Marco Mengoni (Crediti BRAINSTORM AGENCY)
in foto: Marco Mengoni (Crediti BRAINSTORM AGENCY)

Marco Mengoni è il re natalizio della classifica Fimi degli album più venduti: il suo ultimo "Atlantico", infatti, è stato in testa per tre settimane su quattro, comprese le ultime due dell'anno, quella del Natale e di Capodanno, a conferma del cantante di Ronciglione come uno degli artisti più amati del pop nazionale, uno dei pochi a potersi confermare più volte in testa alle classifiche, e raggiungere una certificazione platino in poche settimane: "Sono assente dalle scene da due anni e mezzo ma avevo proprio bisogno di un cambiamento, avevo bisogno di ricerca, di ricercare in me cose che avevo lasciato da parte. Il mio vecchio progetto è durato tre anni più o meno ed è stato molto pesante energeticamente, avevo bisogno di riconquistare la mia libertà di pensiero e la libertà di analizzare" ha spiegato qualche settimana fa a Fanpage.it, parlando proprio di quest'ultimo album, anticipato dai singoli "Voglio" e "Buona vita", seguiti, poi, da "Hola (I Say)" che l'ha visto duettare con Tom Walker.

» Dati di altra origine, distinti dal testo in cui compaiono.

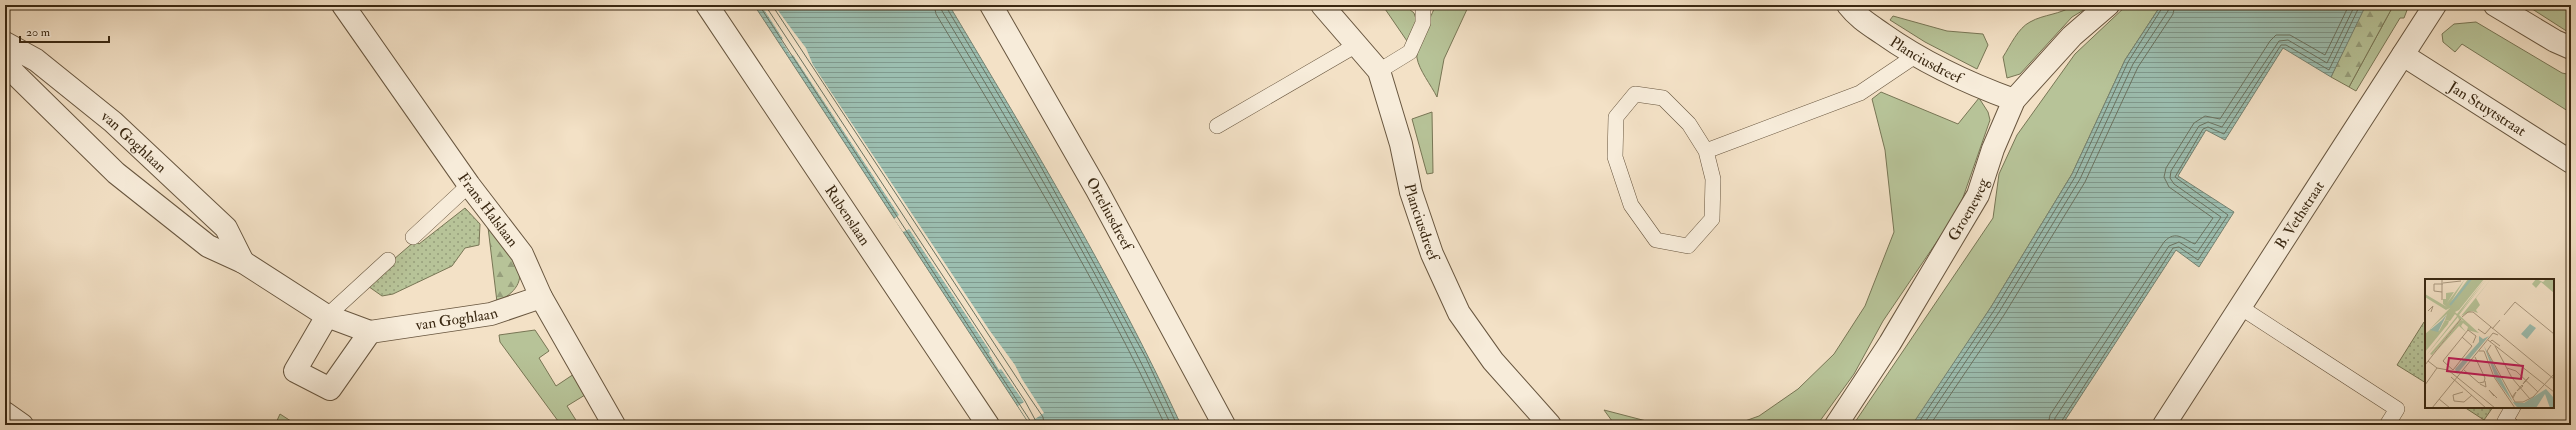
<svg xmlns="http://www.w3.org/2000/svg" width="2576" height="430" viewBox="0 0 2576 430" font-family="'IM FELL Double Pica',serif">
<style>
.grass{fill:#b7c398;stroke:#787655}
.forest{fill:url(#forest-firs);stroke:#787655}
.park{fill:url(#park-dots);stroke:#787655}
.water{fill:url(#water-rules);stroke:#758271}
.pier{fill:#f3e1c6}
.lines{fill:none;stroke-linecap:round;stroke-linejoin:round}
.shore{stroke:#6b7361;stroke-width:1}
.service-casing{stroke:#68563f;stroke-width:16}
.minor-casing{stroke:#68563f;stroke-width:24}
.tertiary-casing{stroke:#68563f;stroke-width:24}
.service{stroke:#f7ecda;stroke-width:15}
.minor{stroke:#f7ecda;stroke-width:22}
.tertiary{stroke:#f7ecda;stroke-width:22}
.labels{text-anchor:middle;stroke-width:3.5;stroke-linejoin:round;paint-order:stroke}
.street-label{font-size:15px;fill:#3a2812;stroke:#f7ecda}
.inset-river{fill:none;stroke:#9cbeb0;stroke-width:2}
.inset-road{fill:none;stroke:#a9977e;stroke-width:1}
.view{fill:#c2185b;fill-opacity:0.15;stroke:#c2185b;stroke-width:2}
.inset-edge{fill:none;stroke:#3a2812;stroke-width:2}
</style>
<defs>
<pattern id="forest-firs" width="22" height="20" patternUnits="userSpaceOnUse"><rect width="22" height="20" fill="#b7c398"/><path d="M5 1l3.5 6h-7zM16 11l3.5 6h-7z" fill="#969e7b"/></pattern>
<pattern id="park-dots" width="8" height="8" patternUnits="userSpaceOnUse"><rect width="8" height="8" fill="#b7c398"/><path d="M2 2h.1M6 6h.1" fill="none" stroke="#969e7b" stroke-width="1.8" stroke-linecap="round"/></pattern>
<pattern id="water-rules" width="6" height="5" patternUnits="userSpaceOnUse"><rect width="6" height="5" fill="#9cbeb0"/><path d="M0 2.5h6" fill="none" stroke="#809a8e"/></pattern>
</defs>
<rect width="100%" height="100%" fill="#f3e1c6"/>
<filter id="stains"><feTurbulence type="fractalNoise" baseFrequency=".005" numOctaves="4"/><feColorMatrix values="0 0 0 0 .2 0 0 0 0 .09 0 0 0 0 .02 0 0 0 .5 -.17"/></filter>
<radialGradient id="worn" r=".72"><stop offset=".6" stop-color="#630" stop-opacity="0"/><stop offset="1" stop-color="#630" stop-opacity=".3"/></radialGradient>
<path class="grass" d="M1404,5l10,8 3,9 -10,19 -24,-35z
M1436,5h33l-25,54 -7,38c-6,-12 -18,-27 -20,-39 -2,-7 15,-45 19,-53z
M2074,5h18l-20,12 -52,57 -13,4 -4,-21c7,-11 15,-29 27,-35 14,-8 30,-7 44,-17z
M2127,5h34l-36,55 -53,114 -81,133 -77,118h-61l140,-207 6,-44 18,-39 58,-81z
M2391,5h18l-5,13h-4l-44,73 -7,-4 43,-79z
M2526,5h45v28l-3,-1z
M1893,16l54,15 36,3 5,11 -11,24 -52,-27 -35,-22z
M2476,22l86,51 9,2v38l-109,-69 -7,8 -12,-10 -1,-8 12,-10z
M1881,92l77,32 21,-26 9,14 2,8 -31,89 -76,112 -29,53 -37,51h-121l49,-4 14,-5 39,-27 36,-35 31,-48 29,-74 -9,-82 -13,-51z
M1432,112l1,61 -6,1 -15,-55z
M535,330l14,21 -10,7 17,28 18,-12 11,21 -18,11 12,19h-18l-61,-83 -1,-7z
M1604,410l50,13 25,2h-64z
M280,414l17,11h-22z"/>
<path class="forest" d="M2364,5h27l1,3 -43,79 -18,-10z
M487,219c20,28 57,60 10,83z"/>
<path class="park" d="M465,208l15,16 -1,21 -14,3 -13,18 -59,28 -11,2 -17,-12 50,-43 4,3z
M2424,322l2,1v60l-29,-18z
M2464,407h29l-9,13z"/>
<path class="water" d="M754,5h195c82,137 165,275 232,420h-151z
M2161,5h203v4l-33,68 -48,-29 -58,92 -19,-10 -28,46 56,36 -35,55 -23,-17 -114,175h-150l79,-118 81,-133 53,-114z"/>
<path class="pier" d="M754,5h20l19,26 13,17 7,17 177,266 25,34 7,14 22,34 -15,10 -11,-17 6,-4 -23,-33 -2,1 -10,-17 1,-2 -81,-122 -6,3 -9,-13 5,-4 -106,-160 -2,1 -10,-16 2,-1 -22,-34 -5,2z"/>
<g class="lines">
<path class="shore" d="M759,5l274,420
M765,5l260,396 13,24
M772,5l258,393 13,19 1,8
M934,5l2,9c80,134 163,268 229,411
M940,5l2,6c81,135 163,271 229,414
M945,5l90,151 111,202 31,67
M1917,425l78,-116 80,-132 53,-115 36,-57
M1923,425l76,-113 81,-133 53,-115 35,-53 1,-6
M1930,425l74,-110 81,-133 53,-115 35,-53 2,-9
M2048,425l2,-10 114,-173c12,-13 20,-2 31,2l18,-26 -44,-31 -5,-10 2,-9 28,-45 11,-7 15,3 50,-78 6,-6h14l35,20 24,-50
M2054,425l1,-7 114,-172 10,-4 18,11 24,-36 -47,-33 -4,-6 1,-7 28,-45 9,-4 14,5 57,-86 9,-1 39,23 28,-58
M2059,425l114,-177 6,-1 19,13 30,-45 -53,-38 28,-48 5,-2 16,7 57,-89h5l43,25 31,-65"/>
<defs>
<path id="service" d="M1379,71l31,-19 13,-29v-18
M1635,94l28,4 26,26 17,27 7,28 -1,40 -24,27 -32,-6 -25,-35 -16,-48 1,-40z
M1217,126l141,-82
M1706,151l154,-58 55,-37
M413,237l56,-52
M2240,307l157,102 -10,16
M327,316l61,-56
M2511,425l-6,-4 8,-14"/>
<g id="minor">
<path id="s1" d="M343,5l126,180 53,69 19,43 73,128"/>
<path id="s2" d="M707,5l281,420"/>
<path id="s3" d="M991,5l106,185 127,235"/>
<path id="s4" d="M1322,5l57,66 22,73 10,48 21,62 27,59 34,48 57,64"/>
<path id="s5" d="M1848,5c10,13 22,20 35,29 41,29 84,49 131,66"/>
<path id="s6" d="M5,43l31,17 77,62 113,106 17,34"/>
<path id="s7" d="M5,52l8,20 103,101 92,73 35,16 84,54 43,16 121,-18 50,-17"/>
<path id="s8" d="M2403,55l168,107"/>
<path d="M327,316l-32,55 35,18 40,-57"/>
<path d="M5,413l17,12"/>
<path id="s9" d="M2164,425l271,-420"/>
</g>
<g id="tertiary">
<path d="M2495,5l60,36 16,7"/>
<path id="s10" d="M1836,425l54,-82 88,-148 15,-46 21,-49 58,-64 36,-31"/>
</g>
</defs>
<use href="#service" class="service-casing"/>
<use href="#minor" class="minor-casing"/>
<use href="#tertiary" class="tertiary-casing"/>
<use href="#service" class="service"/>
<use href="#minor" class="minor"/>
<use href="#tertiary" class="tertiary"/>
</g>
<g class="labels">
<g class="street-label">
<text dy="5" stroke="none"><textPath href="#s5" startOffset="96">Planciusdreef</textPath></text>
<text dy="5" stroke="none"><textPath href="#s8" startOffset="100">Jan Stuytstraat</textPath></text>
<text dy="5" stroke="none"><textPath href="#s6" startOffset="163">van Goghlaan</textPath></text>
<text dy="5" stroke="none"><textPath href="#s1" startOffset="251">Frans Halslaan</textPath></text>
<text dy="5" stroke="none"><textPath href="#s10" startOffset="253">Groeneweg</textPath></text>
<text dy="5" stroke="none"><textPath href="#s3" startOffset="240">Orteliusdreef</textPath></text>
<text dy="5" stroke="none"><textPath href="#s2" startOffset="253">Rubenslaan</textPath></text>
<text dy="5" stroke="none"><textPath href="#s9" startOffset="250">B. Vethstraat</textPath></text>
<text dy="5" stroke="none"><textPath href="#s4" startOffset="244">Planciusdreef</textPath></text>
<text dy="5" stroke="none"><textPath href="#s7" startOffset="555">van Goghlaan</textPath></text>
</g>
</g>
<g transform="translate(2425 279)">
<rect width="129" height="129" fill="#f3e1c6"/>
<path d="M40,0l-14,23 17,-23h16l-25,31 -4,2 2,2 28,-35 -27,36 29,-36 -28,36 20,18 -12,-3 1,-3 -5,-4 -2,3 5,6 -7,-6 -26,29 28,-35 3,1 -3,-2 -29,36 -2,-1 29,-34 -1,-3 -33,40 32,-41 -2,-2 -5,7 -5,-1 2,-6 -18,16 21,-22 -4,2 -21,-13v-3l22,13 -4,-3v-5h3v-6l8,-1 -7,11zM66,0l-15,19 4,7 -4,5 2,3 -6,-2 -11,5zM111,0l7,3 3,-3h8v14l-13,-11 -5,6 -4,-4z" fill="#b7c398"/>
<path d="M20,41l4,1 -1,3 -23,28v-18l6,-5 8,2z" fill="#b7c398"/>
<path d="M22,35l-9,18 -8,-2 12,-10zM105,45l6,4 -9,11 -6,-5zM54,57l4,3 6,-3 -32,38 -2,-5 24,-27zM59,67l29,56 11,1 22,-14 7,8v11h-3l-5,-14 -9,14h-18l-3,-3 -19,-26z" fill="#9cbeb0"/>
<path class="inset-river" d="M25,26l21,-26"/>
<path class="inset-road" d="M18,4l18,-2M17,13l-8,-1v-7h9M17,21v-21M3,32l5,-5 -2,6M79,36l11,-13 39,32M37,38l6,-5h5l81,67M53,50l7,5 6,-7M67,50l8,-9M63,61l66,52M65,63l2,-2 8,6M66,66l-4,6 28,51h8l10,-5 21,-23M70,67l17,32 18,21M54,72h5l10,26 21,31M3,82l9,7 11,2 47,38M0,86l36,-46M82,89l9,3 22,21M28,91l-10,-9 25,-31 8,6 -3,7M28,91l19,-24 -10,-9M39,91l15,13 5,-1 1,-4 -10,-21M26,98l35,31M104,98l-3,4 -3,3 2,-3zM55,105l6,3 -1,-6M0,106l12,-17M97,106l1,1 -6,5zM38,113l-10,3 1,6 10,1 8,-7M69,117l-5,-6 8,8M87,118l4,-5 -3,6M14,120l11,9M7,129l61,-75 5,2"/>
<path class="view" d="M24,79l74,8 -2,13 -74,-8z"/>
<rect width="129" height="129" class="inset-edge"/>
</g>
<rect width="2576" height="430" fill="none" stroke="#f3e1c6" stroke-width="20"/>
<rect x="6" y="6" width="2564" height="418" fill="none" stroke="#3a2812" stroke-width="2"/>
<rect x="10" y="10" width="2556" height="410" fill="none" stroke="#3a2812"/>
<path d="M20 36v6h89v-6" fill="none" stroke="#3a2812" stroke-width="2"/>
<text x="26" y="36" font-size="12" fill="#3a2812" stroke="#f7ecda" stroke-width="3" paint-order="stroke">20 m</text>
<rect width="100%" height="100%" filter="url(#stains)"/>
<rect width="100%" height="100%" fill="url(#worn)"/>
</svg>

La scelta di uscire con Voglio e Buona vita

"Io sarei uscito con tre singoli, addirittura – spiega il cantante -, era molto difficile definire con un pezzo tutto quello che c'era all'interno di Atlantico e del disco. Ho avuto troppe influenze e quindi scegliere un pezzo che rappresentasse tutto il disco era difficilissimo, ma è stato difficilissimo anche con due pezzo a dire la verità. Sicuramente ‘Voglio' riprendeva, musicalmente, un primo assaggio dato con l'ultimo singolo dell'ultimo progetto [‘Onde', ndr], mentre ‘Buona Vita' è stata scritta perché è un augurio e me la sono un po' dedicata e ho dedicato buona vita a questo disco".

Alla ricerca della parte più tradizionale della musica

La varietà dei singoli ha un po' spiazzato qualche fan che forse non si aspettava questa svolta, soprattutto la differenza tra i due singoli iniziali, confermata dall'ascolto dell'album, ma poi, pian piano, i risultati hanno dato ragione a lui: "Dall'esterno, uscendo con delle cose diverse tra loro e con degli spunti, paradossalmente, opposti, sembra un po' che tu stia lanciando delle provocazioni, ma in realtà non lo sono, fanno parte di me, delle mie giornate e del mio essere, non mi ritengo una persona ‘coerente', quindi mi piace, mi piace ricercare, ho necessità di cibarmi di cose diverse e fare uscire parti diverse di me, di confrontarmi anche con musiche diverse. In questo disco sono andato a ricercare la parte più tradizionale della musica – continua Mengoni -, posso citare Amalia Rodriguez con il Fado, posso riprendere i canti Masai in ‘Muhammad Ali', posso prendere i Buena Vista Social Club e Celia Cruz. So che può essere completamente spiazzante e fuorviante quando si esce con cose completamente diverse ma sono io".

La lentezza e il tempo che passa

In conferenza stampa, poi, il cantante aveva parlato anche del concetto di lentezza e del tempo che passa da non sprecare, di cui parla anche in "Hola (I Say)": "Sulla lentezza io vado a ricercare tutte le sensazioni che ho avuto e tutte le emozioni che ho provato voglio riprenderle perché voglio andare contro il meccanismo naturale che abbiamo nel nostro cervello di mettere da parte le emozioni troppo forti perché potrebbero far male. Per quanto riguarda il passato e la lentezza, analizzando delle scelte che ho fatto, anche un caffè non preso mi ha portato a dire ‘Cavolo!' e avere sensi di colpa, perché pensavo ci fosse più tempo e invece non è vero. Una delle mie canzoni preferite è ‘C'è tempo' di Fossati e dice "c'è tempo per questo mare infinito di gente" e vado un po' a contrasto, perché mi dico che non è vero, non c'è più tempo".